# CDRP funny business



## rlm__ (Jan 12, 2021)

Every once in a while, I'll read up on CDRP decisions. Check out this one:

https://www.cira.ca/sites/default/files/cdrp/report/dressbarn.ca__0.PDF

Supposed facts listed by the arbitrator/service provider in the beginning of the decision are:

3.  The Domain Name at issue is dressbarn.ca (the “Domain Name”).
4.  The Registrar of the Domain Name is Go Daddy Domains Canada, Inc.
5.  The Domain Name was created on August 26, 2005. 
6.  The registration of the Domain Name lapsed on August 26, 2013.
7.  The Registrant registered the Domain Name on or after August 26, 2013.

This says that the domain lapsed, supposedly meaning that it expired on Aug 26, 2013, and was re-registered by the registrant on or after that same date.

However, whois says that domain was registered on 2005-08-26, 8 years prior, and to the day - which matches the date the complainant said they originally registered it.

My records don't show the domain ever being picked up in TBR from 2006 onward, however, my records don't go back that far in 2005.  I also don't have a complete listing of all expiring domains from that time-frame, just the domains that were re-registered.

So, what is quite curious is, how the hell does this scenario happen where a domain is claimed to have expired and been re-registered, but then magically has a current registration date pre-dating the supposed expiry & re-registration dates??

I can only see a few explanations:

1. The domain expired, but rather than letting the domain go to TBR, the registrar kept it for themselves.

2. The domain expired, but the registrar sold/pushed/transferred the domain to the new registrant rather than letting the domain go to TBR.

3. The domain expiry facts presented in the case are fabricated and the complainant _never_ owned the domain to begin with, explaining why the registration date never changed.

4. The facts presented in the case were accurate, but when transferring the domain to the complainant, CIRA strangely felt the need to backdate the domain to the original registration date, even though there would be no real need to do so.

I would hope it wouldn't be #1 or #2, because that would show impropriety at the Registrar level. I would hope it wouldn't be #3 because then someone was outright lying and an arbitrator couldn't be bothered to verify basic facts and simply accepted what the complainant said.  I would hope it wouldn't be #4 because CIRA arbitrarily changing a registration date for a registrant would seem to also be an impropriety.

Unfortunately the registrant didn't file a response - otherwise there might have been some additional explanation there...

Anyone else have a different theory?  Anyone seen this kinda thing happen before?  Anyone want to guess as to which theory is correct?


----------



## DomainRecap (Jan 12, 2021)

EXTRACTED ENTRIES >>

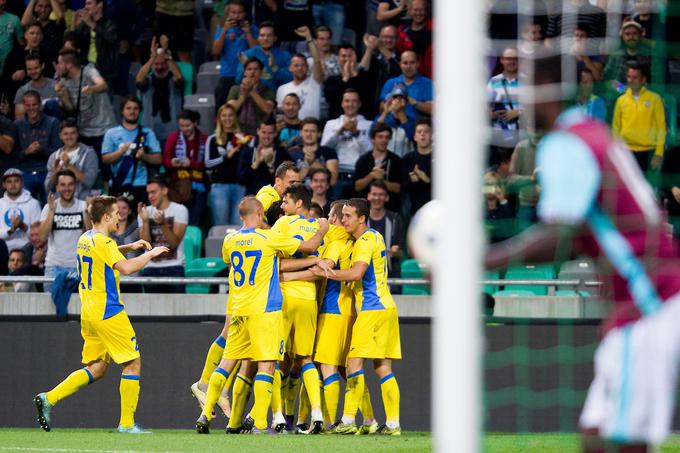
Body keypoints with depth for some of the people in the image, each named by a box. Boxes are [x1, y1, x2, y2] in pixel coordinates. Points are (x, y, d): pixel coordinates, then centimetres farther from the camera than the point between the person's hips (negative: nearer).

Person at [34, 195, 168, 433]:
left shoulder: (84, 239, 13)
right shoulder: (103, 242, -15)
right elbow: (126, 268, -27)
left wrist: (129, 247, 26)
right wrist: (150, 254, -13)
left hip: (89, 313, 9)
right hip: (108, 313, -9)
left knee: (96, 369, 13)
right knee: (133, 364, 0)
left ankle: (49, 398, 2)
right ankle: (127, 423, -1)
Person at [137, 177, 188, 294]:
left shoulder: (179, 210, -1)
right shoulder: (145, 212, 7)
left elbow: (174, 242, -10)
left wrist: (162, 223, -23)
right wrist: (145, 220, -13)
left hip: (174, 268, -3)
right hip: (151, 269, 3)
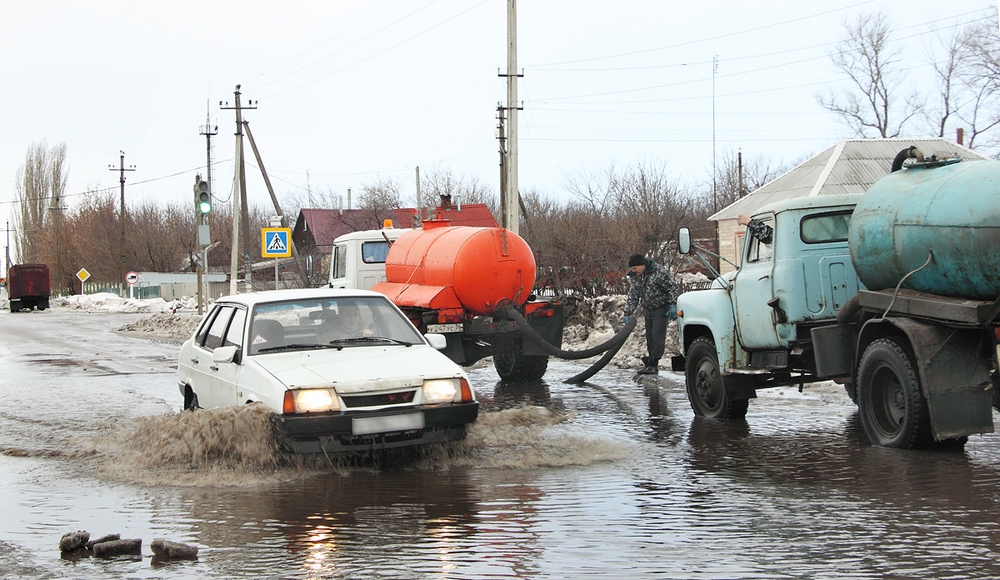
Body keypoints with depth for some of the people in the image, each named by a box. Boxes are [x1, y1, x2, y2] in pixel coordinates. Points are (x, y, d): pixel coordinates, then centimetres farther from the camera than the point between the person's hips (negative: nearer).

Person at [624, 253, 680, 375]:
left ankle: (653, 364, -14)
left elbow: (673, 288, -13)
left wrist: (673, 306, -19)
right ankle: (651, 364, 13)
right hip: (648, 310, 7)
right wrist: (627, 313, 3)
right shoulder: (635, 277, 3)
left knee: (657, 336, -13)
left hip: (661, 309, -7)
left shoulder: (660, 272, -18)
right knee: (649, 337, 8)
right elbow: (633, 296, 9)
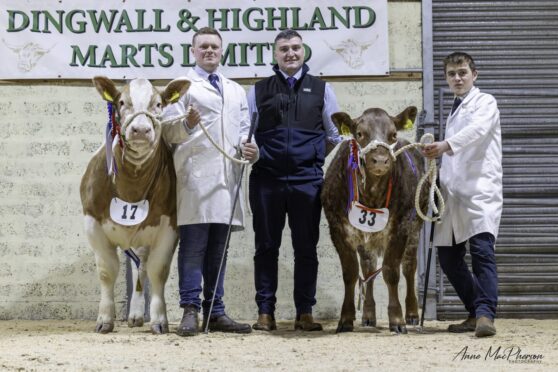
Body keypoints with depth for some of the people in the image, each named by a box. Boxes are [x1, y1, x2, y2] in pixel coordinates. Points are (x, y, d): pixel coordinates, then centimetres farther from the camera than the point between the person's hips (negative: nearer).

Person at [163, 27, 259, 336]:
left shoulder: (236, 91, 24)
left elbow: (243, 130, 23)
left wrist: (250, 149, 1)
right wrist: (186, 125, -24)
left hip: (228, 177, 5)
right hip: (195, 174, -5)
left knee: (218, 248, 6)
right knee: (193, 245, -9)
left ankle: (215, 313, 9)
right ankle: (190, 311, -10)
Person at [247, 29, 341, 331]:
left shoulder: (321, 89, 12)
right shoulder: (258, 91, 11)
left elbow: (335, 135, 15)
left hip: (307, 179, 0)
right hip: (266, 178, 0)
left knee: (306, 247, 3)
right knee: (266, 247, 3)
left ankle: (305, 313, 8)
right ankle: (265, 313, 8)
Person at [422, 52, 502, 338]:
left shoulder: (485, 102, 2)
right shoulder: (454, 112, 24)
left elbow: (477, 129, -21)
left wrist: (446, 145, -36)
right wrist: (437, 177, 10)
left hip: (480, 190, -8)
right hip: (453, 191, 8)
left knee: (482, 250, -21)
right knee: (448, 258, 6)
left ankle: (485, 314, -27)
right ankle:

EXERCISE INSTRUCTIONS >>
1. In the CDRP forum thread, shorten the paragraph beginning "I would hope it wouldn't be #1 or #2" while keeping its main facts.
2. Reproduce the CDRP forum thread between "2. The domain" and "date never changed.", inclusive.
3. Take the CDRP forum thread further from where it stops.
The material has no connection to the CDRP forum thread.

OUTPUTS BY TASK >>
1. The poster hopes none of the four explanations is true. Options #1 and #2 would mean impropriety by the registrar. Option #3 would mean someone lied outright and the arbitrator accepted the complainant's word without checking basic facts. Option #4 would mean CIRA arbitrarily changed a registrant's registration date, which would also be an impropriety.

2.
2. The domain expired, but the registrar sold/pushed/transferred the domain to the new registrant rather than letting the domain go to TBR.

3. The domain expiry facts presented in the case are fabricated and the complainant _never_ owned the domain to begin with, explaining why the registration date never changed.

3.
None of that makes any sense at all, especially as Archive.org has no record of the domain being used prior to 2012, and the registrant is a US resident (whose address is for a Raymour & Flanigan Furniture store). I wonder if the complainant actually provided any verified proof of Ascena registering and owning the domain in 2005, as well as operating a business presence on it since 2005., or the panelist just "took their word for it". 

So either Dress Barn Online is playing with the registration facts (as they bought the rights off a 3rd party) or GoDaddy kept the domain and set it up as a shell registrant in the US. 

Then again, Mr Supriyo Malaker has quite a UDRP/CDRP history and it's very possible he is just a shell identity for a GoDaddy .CA warehousing system... like if a registrar was to use old European ladies (with Canadian citizenship) to pose as "business owners" for CDRP complaints.


----------



## Esdiel (Jan 12, 2021)

rlm said:
			
		

> 1. The domain expired, but rather than letting the domain go to TBR, the registrar kept it for themselves.
> 
> 2. The domain expired, but the registrar sold/pushed/transferred the domain to the new registrant rather than letting the domain go to TBR.




It doesn't quite solve the mystery, but I've had something like the above happen to me in March 2020. The domain was in its expiry period when it was transferred to (what appears to be) an employee/administrator of the registrar. 


More specifically: 

1. I let an LLL fall into expired status, but still had plenty of time to renew/redeem so I didn't think much of it. I had acquired the domain the year before via TBR.

2. The day the domain fell into redemption period I got an email from CIRA congratulating me for redeeming my domain... even though I didn't redeem it myself. [edit/correction: the domain was actually redeemed on the very last day of the redemption period, just before it was supposed to go to TBR]

3. I then got an email saying the domain was transferred, and another email informing me the contact info had been updated. 

4. The email regarding the contact info update didn't show a name for the registrant (it was just blank), but the admin contact showing was that of an employee at the registrar. I can only assume it was the employee who took it, and they renewed the domain for 5 years in advance.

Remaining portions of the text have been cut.